I don't have a paragraph worth of back story on this movie, the director or any of the actors, so I will just jump in with this one

Jake Green(Jason Statham) has spent seven years in jail, for some unknown crime, between a con man in the cell on one side and a chess master on the other. Back on the street, he walks into a casino run by his old enemy Macha(Ray Liotta) and wins a fortune at the table. Did he cheat, or what? I dunno. I don't even know what game they were playing. Macha soon sics some hit men on Green . Then two mysterious strangers Zach )Vincent Pastor and Avi(Andre Benjamin) materialize in Statham's life at just such moments when they are in a position to save it. Who, oh who, could these two men, one of whom plays chess, possibly be? They tell Green he is dying but they can help him if he gives them all of the money he has. They lend it out to needy people, well they are loan sharks and they make Jake a member of their crew. Macha has a bunch of drugs stolen that belonged to the main mob boss and he suspects Green and the Asian gang (yes, the Asian gang)so he sics even more men on Green. Green is often in his own head with an inner monologue trying to figure out what is going on, remembering the rules of cons he learned in Prison and for some reason he must repeat them over and over again.
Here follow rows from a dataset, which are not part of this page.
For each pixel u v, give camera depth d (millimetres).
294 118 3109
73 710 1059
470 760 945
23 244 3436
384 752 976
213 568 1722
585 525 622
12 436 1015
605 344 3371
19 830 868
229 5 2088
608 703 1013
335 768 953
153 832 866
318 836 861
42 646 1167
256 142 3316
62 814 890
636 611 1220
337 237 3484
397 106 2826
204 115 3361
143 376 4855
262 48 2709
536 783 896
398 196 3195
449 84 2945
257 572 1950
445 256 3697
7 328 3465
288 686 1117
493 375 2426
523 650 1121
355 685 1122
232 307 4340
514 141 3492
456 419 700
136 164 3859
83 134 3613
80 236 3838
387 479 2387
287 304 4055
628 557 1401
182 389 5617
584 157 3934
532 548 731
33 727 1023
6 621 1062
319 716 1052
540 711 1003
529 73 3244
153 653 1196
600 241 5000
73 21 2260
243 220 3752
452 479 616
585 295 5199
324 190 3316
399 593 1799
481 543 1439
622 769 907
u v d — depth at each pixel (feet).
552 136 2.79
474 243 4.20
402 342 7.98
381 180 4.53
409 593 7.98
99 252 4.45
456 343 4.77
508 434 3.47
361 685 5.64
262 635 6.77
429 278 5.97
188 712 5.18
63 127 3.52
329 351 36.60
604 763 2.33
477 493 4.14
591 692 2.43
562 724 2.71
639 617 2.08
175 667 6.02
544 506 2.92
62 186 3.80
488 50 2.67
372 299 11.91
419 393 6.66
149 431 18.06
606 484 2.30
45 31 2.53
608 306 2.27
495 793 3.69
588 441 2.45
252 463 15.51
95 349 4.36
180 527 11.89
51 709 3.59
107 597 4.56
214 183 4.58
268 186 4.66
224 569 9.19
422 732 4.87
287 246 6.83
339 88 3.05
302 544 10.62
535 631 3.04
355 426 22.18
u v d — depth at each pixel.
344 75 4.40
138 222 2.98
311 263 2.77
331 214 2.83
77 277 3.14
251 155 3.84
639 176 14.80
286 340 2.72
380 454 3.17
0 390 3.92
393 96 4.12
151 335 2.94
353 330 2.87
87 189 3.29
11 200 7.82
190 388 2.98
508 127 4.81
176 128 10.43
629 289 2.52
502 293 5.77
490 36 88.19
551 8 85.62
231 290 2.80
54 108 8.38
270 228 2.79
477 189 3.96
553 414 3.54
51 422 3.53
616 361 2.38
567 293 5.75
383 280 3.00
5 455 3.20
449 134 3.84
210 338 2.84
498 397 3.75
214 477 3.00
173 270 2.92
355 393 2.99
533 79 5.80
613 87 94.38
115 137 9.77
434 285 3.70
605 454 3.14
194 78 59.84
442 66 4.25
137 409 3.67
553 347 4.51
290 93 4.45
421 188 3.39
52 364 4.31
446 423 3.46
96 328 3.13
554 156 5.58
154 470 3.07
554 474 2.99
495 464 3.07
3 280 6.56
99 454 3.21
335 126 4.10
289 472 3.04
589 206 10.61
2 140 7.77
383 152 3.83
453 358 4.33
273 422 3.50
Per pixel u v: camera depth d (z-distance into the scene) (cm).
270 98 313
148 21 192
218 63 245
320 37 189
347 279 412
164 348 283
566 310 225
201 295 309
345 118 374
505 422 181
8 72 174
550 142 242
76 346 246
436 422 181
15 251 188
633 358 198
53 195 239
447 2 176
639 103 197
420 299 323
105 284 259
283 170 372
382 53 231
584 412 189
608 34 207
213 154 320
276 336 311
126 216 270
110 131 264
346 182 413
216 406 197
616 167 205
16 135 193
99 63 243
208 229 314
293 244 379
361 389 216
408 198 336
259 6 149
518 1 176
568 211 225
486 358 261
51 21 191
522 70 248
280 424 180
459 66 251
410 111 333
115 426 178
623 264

At the beginning of the film a bunch of pseudo-Proverbs flash on the screen; most are about chess and cons. I am not sure why, but I guess they are meant to set up that we are watching a puzzle film and it will require all of our intelligence to figure it out. It doesn't require that much intelligence if you have a lot and it probably requires a lot if you don't have a lot. Trapped inside a bad script, a truly horrid and needless animation scene is a movie about ego. The inner voice Jake hears is his own ego prodding him to believe he can figure anything out. His ego has trapped him and the two mysterious men are there to help "free" him from that trap. They act as the Id, if you will. Yes, Freud does come up every so often in the movie. One could go as far as to say that the two men were only in Green's head, but since they did kill people, I can not fully buy that theory. But, beyond the pretentious philosophising is a fairly good movie.

Jason Statham is not a great actor, but he does this kind of stoic crazy thing well. Guy Ritchie (the director) doesn't trust any of the actors though. He is needlessly trying trick shots, weird colors, that animation sequence and some truly bizarre editing, although the editing of the scene where the hit man is in the apartment complex is excellent. Ray Liotta plays his character too true to what a real mob boss would be, which is cool, but I think he needed to be more over the top to match what Ritchie was doing in terms of sticking Liotta in a giant tanning room with speedo underwear and only speedo underwear. I didn't know what to expect going in and what I got was this movie that was trying to be bigger, badder and better than it actually is. The theme of controlling one's ego gets lost in all of the unnecessary flashbacks and flash forwards. The crazy editing, noisy soundtrack, random subtitles and constant voice overs repeating the rules of a con keep Revolver from being a totally fun movie.